Download or read book Data Mining written by Mehmed Kantardzic and published by John Wiley & Sons. This book was released on 2019-10-23 with total page 676 pages. Available in PDF, EPUB and Kindle. Book excerpt: Presents the latest techniques for analyzing and extracting information from large amounts of data in high-dimensional data spaces The revised and updated third edition of Data Mining contains in one volume an introduction to a systematic approach to the analysis of large data sets that integrates results from disciplines such as statistics, artificial intelligence, data bases, pattern recognition, and computer visualization. Advances in deep learning technology have opened an entire new spectrum of applications. The author—a noted expert on the topic—explains the basic concepts, models, and methodologies that have been developed in recent years. This new edition introduces and expands on many topics, as well as providing revised sections on software tools and data mining applications. Additional changes include an updated list of references for further study, and an extended list of problems and questions that relate to each chapter.This third edition presents new and expanded information that: • Explores big data and cloud computing • Examines deep learning • Includes information on convolutional neural networks (CNN) • Offers reinforcement learning • Contains semi-supervised learning and S3VM • Reviews model evaluation for unbalanced data Written for graduate students in computer science, computer engineers, and computer information systems professionals, the updated third edition of Data Mining continues to provide an essential guide to the basic principles of the technology and the most recent developments in the field.

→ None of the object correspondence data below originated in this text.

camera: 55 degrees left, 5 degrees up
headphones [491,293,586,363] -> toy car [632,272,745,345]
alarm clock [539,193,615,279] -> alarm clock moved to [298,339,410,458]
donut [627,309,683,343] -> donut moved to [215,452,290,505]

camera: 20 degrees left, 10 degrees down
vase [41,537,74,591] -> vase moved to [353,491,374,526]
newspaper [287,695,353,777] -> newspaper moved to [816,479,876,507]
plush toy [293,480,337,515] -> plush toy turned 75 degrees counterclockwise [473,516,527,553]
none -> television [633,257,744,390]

Book Synopsis Introduction to Database Management System by : Satinder Bal Gupta
Download or read book Introduction to Database Management System written by Satinder Bal Gupta and published by Laxmi Publications. This book was released on with total page 299 pages. Available in PDF, EPUB and Kindle. Book excerpt:
Book Synopsis Data Mining & Warehousing by : Ikvinderpal Singh
Download or read book Data Mining & Warehousing written by Ikvinderpal Singh and published by KHANNA PUBLISHING HOUSE. This book was released on 2014 with total page 342 pages. Available in PDF, EPUB and Kindle. Book excerpt: This book has numerous features that make it a winner, The order of topics is very logical, The choice of topics is quite appropriate for a comprehensive introductory book. The subject matter is logically structured, with chapters covering essential components of the data mining and warehousing field. The sequence of topics is well planned to provide a seamless transition from design to implementation. Within each chapter, the continuity of topics is excellent. The figures appropriately enhance and amplify the topics. The exercises can be found at the end of each chapter.